Плавно колыхаясь на ветру, прямо на них летела листовка. Сумароков поймал ее на лету, прочитал вслух:
— «Девочки-беляночки, не ройте зря канавочки».
— Еще издеваются, сволочи! — зло сказал Лихачев. — Дураков ищут, авось клюнет…
— «Огня не открывать. Не обнаруживать себя», — неизвестно кого передразнил Сумароков. — Они, значит, летают, высматривают, по тебе бьют, а ты не смей по ним стрелять. У кого, когда такие законы были? Вот взять и показать эту листовку. А то они бьют, а мы не смен…
— Дай сюда! — вырвал у него листовку из рук Крутов. Изорвав ее на мелкие клочья, он пустил их по ветру. — Не бери ты их в руки, увидит кто — влетит. Вражеская пропаганда, не понимаешь, что ли?..
Все женщины и девушки, копавшие противотанковый ров, сбежались в одно место, сгрудились, обступив непонятно кого. Лихачев, на голову выше толпы женщин, по-мужски сильно надавил плечом, толпа раздалась, и Крутов с Сумароковым, как по коридору, прошли за ним следом.
В середине, в луже крови лежала раненая девчонка, а возле нее суетились, ахали остальные, не зная, как к ней подступиться. Раненая дышала хрипло, на губах возникали розовые пузыри.
— Ой, убили, убили… Господи, что делается…
— Кровь останавливать надо…
— Мы только поднялись, когда он снова летит. Она мне: «Ой, тетя Паша, страшно!» Не бойсь, говорю, наверно, опять листовки бросать будет… А он в это время «тыр-тыр-тыр!» из пулемета. Я не помнила, как свалилась, голову прячу, когда слышу: «Ой, в меня стрелили!..»
— Ирод, видел же, что одне женщины.
— Еще как видел! Мы-то его харю видели: высунулся, змей очкастый.
— Да бросьте вы, за помощью посылать надо.

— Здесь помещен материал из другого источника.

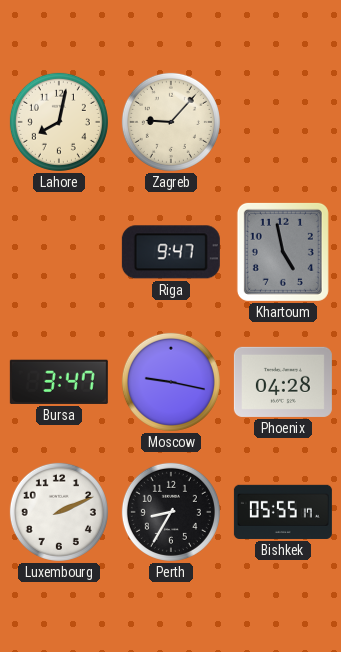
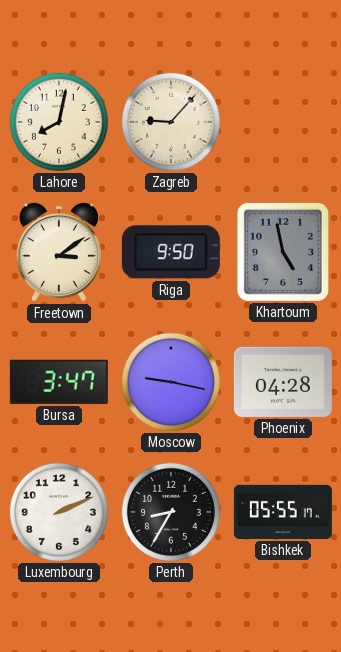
Freetown: none -> 3:09
Riga: 9:47 -> 9:50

— Нюрка, беги, ищи командира, пусть машину шлют.
Возле раненой хлопотала чернявая девушка в белой косынке — санитарочка. Растерянная, бледная, со страхом глядела она на восковевшее лицо раненой, зажимала бинтом пулевую дырку. Руки ее, все в крови, дрожали, и это ей плохо удавалось.
— Ранена девка? Куда? — деловито спросил Лихачев.
— В грудь…
— Так чего же ты? Перевязывать надо, а не кудахтать.
— Как, если ее не пошевелить…
Со странным спокойствием к виду чужой крови, будто всю жизнь только тем и занимался, что оказывал помощь, Лихачев опустился на колено, потребовал:
— Ножницы есть? Давай!
Санитарка кивнула на раскрытую сумку: там все.
В один момент он вспорол кофточку на груди раненой, разрезал бюстгальтер. Санитарка убрала на время руки с бинтом. Глазам было больно смотреть на белые, как атлас, топорщившиеся кулачки грудей с нежными сосками, залитые кровью. Пониже правой хлюпала в черной пулевой дырке и толчками выплескивалась темная струйка, стекая под спину раненой.
Крутов отвел глаза, но Лихачев сурово потребовал:
— В моем кармане пакет. И свои давайте. Живо!
— Сначала надо подушечку, — подала голос санитарка. — Чтобы остановить кровотечение… Не очень сильно идет, окрутить бы…
— Так чего же ты… Давай! — скомандовал Лихачев. — Плотней прижимай, не бойся, больней, чем есть, не будет…
Женщины переговаривались вполголоса:
— Что значит мужчина.
— Мужикам на роду написано воевать.
— Еще неизвестно, кому больше достанется: нам или им.
Лихачев подсунул черную клешнятую руку под спину раненой, легко, без усилий приподнял ее, чтобы ловчее было окрутить бинтом.